Experts Meet on UN Report: Warming Can be Slowed
Date: 30-Apr-07
Country: THAILAND
Author: David Fogarty
As experts meet in Bangkok to review the latest UN report, a draft of solutions to be issued on Friday after review by more than 100 nations warns that time for inexpensive fixes is running out because of a surge in greenhouse gas emissions.
The survey is the third this year by the UN climate panel after one in February saying it was at least 90 percent certain that mankind was to blame for warming and another on April 6 warning of more hunger, droughts, heatwaves and rising seas.
"We're moving from two very sobering reports to what we can do about climate change. And we can do it," Achim Steiner, the head of the UN Environment Programme, told Reuters of the report by the Intergovernmental Panel on Climate Change (IPCC).
"Having shown us the path towards greater and greater problems the IPCC raises our horizons to where the solutions lie and shows that they are within our grasp," he told Reuters.
The report estimates that stabilising greenhouse gas emissions will cost between 0.2 percent and 3.0 percent of world gross domestic product by 2030, depending on the stiffness of curbs on rising emissions of greenhouse gases.
Under some scenarios, GDP growth might even get a tiny net spur from less pollution and health damage from burning fossil fuels, blamed as the main cause of warming.
The draft says: "There is a significant economic potential for the mitigation of greenhouse gas emissions from all sectors over the coming decades, sufficient to offset growth of global emissions or to reduce emissions below current levels."
The conclusions broadly back those by former World Bank chief economist Nicholas Stern, who estimated last year that costs of acting now to slow warming were about one percent of global output, 5 to 20 percent if the world delayed action.
More than 1,000 amendments have been proposed to the draft 24-page summary for policymakers. Some countries complain that is hard to understand and too laden with scientific jargon.
SOLUTIONS
The report lays out solutions such as capturing and burying emissions from coal-fired power plants, a shift to renewable energies such as solar and wind power, more use of nuclear power, more efficient lighting and insulation of buildings.
But it says that temperatures will rise by at least 2 to 2.4 Celsius (3.6 - 4.2F) above pre-industrial levels even under the most stringent curbs. The European Union says a 2 C rise is a threshold for "dangerous" changes to the climate system.
And the big question is whether governments will act.
"I'm optimistic but I don't think it will be straightforward," Steiner said. "There are still many who don't understand the complexity of the issue and hoping that it will somehow go away."
"The technologies and measures necessary to combat climate change exist already -- all we need is the courage and vision of the political decision-makers," said Stephan Singer of the WWF conservation group.

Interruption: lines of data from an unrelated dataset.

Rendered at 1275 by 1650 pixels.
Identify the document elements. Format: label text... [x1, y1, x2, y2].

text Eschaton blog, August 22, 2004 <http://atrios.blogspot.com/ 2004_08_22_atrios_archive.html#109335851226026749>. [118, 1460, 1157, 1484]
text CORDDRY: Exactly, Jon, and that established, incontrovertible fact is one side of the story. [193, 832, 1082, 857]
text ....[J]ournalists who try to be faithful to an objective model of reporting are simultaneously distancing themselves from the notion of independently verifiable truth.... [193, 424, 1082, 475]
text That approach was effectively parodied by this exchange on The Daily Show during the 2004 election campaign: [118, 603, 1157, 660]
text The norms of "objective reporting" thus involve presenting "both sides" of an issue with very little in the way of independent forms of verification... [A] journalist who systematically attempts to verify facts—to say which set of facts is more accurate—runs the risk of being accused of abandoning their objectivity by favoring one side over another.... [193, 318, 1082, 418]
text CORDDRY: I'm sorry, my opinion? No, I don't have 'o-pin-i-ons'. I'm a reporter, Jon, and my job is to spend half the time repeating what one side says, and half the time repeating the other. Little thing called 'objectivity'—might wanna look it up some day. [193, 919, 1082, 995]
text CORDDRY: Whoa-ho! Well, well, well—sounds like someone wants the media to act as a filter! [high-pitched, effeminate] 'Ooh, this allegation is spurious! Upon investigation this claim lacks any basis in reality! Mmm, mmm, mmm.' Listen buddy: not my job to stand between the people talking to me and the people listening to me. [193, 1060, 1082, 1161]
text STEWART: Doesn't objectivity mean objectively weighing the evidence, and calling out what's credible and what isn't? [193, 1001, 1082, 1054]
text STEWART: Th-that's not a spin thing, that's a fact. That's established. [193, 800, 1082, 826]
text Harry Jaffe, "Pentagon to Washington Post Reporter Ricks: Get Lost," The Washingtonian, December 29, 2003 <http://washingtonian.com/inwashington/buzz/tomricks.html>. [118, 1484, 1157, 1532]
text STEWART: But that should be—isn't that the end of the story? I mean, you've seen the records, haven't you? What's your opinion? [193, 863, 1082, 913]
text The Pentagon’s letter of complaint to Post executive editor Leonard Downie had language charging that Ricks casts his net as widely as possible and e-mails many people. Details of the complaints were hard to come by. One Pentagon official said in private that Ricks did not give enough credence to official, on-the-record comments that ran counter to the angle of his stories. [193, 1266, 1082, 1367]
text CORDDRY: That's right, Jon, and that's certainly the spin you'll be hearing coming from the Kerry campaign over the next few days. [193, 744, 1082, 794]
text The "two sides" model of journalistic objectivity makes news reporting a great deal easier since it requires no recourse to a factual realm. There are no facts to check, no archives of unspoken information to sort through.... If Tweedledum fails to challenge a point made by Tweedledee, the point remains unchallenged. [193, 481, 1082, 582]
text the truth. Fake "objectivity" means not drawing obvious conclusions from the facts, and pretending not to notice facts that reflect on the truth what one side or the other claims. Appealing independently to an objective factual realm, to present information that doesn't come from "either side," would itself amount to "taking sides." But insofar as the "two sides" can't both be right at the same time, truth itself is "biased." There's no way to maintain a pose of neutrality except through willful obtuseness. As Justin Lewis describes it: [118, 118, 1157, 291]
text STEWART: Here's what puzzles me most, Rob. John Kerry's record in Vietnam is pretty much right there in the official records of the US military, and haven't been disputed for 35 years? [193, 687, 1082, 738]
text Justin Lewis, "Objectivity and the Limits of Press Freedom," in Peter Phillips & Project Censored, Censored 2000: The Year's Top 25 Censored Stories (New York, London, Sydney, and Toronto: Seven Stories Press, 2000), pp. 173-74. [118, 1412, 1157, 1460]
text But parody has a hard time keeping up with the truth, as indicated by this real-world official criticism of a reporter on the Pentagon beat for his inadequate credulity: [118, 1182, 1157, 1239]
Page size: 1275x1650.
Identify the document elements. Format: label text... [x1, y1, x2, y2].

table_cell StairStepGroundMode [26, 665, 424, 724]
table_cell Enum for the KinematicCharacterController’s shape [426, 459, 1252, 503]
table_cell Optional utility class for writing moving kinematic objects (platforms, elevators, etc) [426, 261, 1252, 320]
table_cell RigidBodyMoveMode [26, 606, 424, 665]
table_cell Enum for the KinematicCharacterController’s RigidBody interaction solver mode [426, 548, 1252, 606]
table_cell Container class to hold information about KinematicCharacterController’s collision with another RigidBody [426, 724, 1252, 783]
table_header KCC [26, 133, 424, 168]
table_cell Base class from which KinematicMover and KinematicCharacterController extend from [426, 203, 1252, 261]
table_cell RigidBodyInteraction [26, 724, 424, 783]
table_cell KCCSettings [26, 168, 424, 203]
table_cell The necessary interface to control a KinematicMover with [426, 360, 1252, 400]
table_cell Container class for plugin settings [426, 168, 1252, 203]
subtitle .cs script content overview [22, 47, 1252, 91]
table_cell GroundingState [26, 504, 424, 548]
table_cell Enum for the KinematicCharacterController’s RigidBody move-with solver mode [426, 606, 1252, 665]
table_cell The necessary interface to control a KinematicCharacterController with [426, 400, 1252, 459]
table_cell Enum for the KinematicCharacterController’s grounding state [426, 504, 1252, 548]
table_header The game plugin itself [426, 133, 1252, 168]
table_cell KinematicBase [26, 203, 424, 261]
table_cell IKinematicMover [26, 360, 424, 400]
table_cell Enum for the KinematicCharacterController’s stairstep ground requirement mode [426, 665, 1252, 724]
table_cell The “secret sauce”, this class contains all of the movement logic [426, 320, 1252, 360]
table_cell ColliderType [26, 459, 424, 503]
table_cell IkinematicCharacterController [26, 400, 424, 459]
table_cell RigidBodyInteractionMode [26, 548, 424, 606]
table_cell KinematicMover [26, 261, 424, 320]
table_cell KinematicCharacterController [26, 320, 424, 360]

A vice-chair of the IPCC said last week that it might take more disasters such as Hurricane Katrina that battered New Orleans in 2005 to spur politicians to do more.
"The push for greater mitigation will come through catastrophes and other extreme events," Mohan Munasinghe told Reuters in an interview in Colombo.
A senior delegate to the talks said he expected all countries to be difficult during the week-long discussions.
"The IPCC cannot be policy prescriptive so there are no policy statements in the documents and governments go through and try to make sure there aren't any," said the delegate who did not want to be identified.
This inevitably meant the word-by-word approval process of the final text always created controversy.
Friends of the Earth hoped the report would spur governments into action. "We have no time to lose, and no excuses for further inaction," said spokeswoman Catherine Pearce.